> **提示文**
┌────────

自然環境における放線菌の生理・生態に関する研究

研究課題

研究課題/領域番号 15J08354
研究機関東京大学

研究代表者

河内 護之  東京大学, 農学生命科学研究科, 特別研究員(PD) (70771294)

研究期間 (年度) 2015-04-24 – 2018-03-31
キーワード放線菌 / 土壌培養 / Streptomyces griseus
研究実績の概要

本年度は、1.土壌培養系の確立、2.放線菌と糸状菌の共培養、3.放線菌の連続的撮影システムの構築を以下の要領で行った。
1.は、土壌からの抽出液作成条件の検討した。1 N HCl、1 N NaOH及び蒸留水を用い、40%土壌懸濁液を作成した。これを121℃ 30 minでオートクレーブし、吸引濾過を行うことで3種類の土壌抽出液を得た。抽出液寒天培地を作成し、Streptomyces griseus野生株胞子液を植菌並びに培養した結果、HClとNaOHの混合液上で、形態分化が確認された。従って、土壌抽出液培地としてはHClとNaOH抽出液の混合液が最適である。
2.は、昨年度入手または作成した糸状菌株を用いて、potato dextrose寒天培地(PD)、Glucose minimal寒天培地(GMM)、nutrient 寒天培地(NT)の三種の培地上でS. griseusとの共培養を実施した。その結果、NT培地上で共培養時、糸状菌の生育が阻害された。一方その他の培地では、生育阻害等は見られなかった。従って、S. griseusが栄養環境に応じ、糸状菌と共存あるいは敵対している可能性が示唆された。

└────────

> **学習素材**
┌────────

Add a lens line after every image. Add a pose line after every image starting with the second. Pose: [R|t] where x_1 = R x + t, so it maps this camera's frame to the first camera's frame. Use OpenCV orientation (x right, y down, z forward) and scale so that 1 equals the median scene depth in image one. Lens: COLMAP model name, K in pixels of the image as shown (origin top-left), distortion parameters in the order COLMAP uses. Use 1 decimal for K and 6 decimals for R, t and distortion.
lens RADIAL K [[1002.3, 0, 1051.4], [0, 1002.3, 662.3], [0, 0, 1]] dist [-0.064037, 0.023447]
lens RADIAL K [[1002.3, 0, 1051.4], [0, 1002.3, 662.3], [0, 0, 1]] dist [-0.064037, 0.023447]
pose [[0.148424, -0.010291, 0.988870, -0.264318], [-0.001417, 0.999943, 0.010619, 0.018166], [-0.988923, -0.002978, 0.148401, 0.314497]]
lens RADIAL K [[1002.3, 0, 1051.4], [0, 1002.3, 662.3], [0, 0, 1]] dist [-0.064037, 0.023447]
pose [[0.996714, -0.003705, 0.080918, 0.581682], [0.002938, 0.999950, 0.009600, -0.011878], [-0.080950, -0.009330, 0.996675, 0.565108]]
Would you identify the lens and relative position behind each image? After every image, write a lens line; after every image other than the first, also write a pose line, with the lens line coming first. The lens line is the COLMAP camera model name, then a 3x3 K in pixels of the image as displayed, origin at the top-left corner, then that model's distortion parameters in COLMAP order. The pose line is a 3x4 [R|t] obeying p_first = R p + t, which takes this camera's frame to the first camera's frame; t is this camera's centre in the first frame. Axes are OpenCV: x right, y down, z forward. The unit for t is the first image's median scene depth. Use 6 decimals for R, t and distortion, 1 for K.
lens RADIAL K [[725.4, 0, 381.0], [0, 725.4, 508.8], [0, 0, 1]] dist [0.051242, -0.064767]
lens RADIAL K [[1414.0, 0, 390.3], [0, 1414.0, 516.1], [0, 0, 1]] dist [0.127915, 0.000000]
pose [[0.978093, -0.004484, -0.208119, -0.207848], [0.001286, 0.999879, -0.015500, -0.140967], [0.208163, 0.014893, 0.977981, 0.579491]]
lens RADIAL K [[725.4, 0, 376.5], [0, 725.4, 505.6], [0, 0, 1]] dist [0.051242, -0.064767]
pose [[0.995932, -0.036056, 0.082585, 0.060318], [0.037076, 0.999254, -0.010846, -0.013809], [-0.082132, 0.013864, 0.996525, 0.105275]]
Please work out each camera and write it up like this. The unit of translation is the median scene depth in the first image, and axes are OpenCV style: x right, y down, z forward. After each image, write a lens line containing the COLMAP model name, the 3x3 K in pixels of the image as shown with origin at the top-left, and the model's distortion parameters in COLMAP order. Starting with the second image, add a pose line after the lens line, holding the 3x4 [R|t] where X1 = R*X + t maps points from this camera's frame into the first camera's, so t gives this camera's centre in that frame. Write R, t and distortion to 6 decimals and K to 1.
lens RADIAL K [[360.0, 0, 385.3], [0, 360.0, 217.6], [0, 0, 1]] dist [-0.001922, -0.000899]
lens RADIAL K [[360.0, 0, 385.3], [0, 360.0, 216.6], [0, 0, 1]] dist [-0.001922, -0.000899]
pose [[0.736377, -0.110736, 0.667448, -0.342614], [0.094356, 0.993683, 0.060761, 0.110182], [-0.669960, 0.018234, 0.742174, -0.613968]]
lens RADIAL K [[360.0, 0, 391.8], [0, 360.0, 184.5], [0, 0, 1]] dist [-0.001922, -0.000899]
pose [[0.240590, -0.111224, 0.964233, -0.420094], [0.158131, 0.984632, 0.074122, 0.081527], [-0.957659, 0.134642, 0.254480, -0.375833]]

└────────

> **作業内容**
A - 放線菌の研究概要によると、糸状菌の生育が阻害されたのは、どの培地でS. griseusと共培養したときか。
B - 放線菌の研究概要を、最後の文に続けて書き進めよ。

> **課題別の解答**
A - nutrient寒天培地(NT)で共培養したときである。

B -
3.は昨年度構築したafsAプロモーターにGFP又は、ermEプロモーター下流にGFPを連結したコンストラクトを含むゲノムインテグレーション型のベクターを組み込んだS. griseusを作成した。共焦点レーザー顕微鏡を用い複数の条件で観察したが、GFPシグナルは観察できなかった。続いて、S. coelicolorで菌糸先端に局在するDivIVAタンパクにGFPを連結したコンストラクトを含むゲノムインテグレーション型のベクターを作成し、それを組み込んだS. griseusを作成した。共焦点レーザー顕微鏡を用い観察した結果、菌糸先端にGFPのシグナルが観察された。

現在までの達成度 (区分)
現在までの達成度 (区分)

2: おおむね順調に進展している

理由

予定通り土壌抽出的培地の条件検討、共培養の実施、連続観察のための菌株の作成を完了したため、おおむね順調に研究は進行したと思われる。ただし連続観察については、GFPのみ発現する株の作成がうまくいっていない為、再度構築の必要がある。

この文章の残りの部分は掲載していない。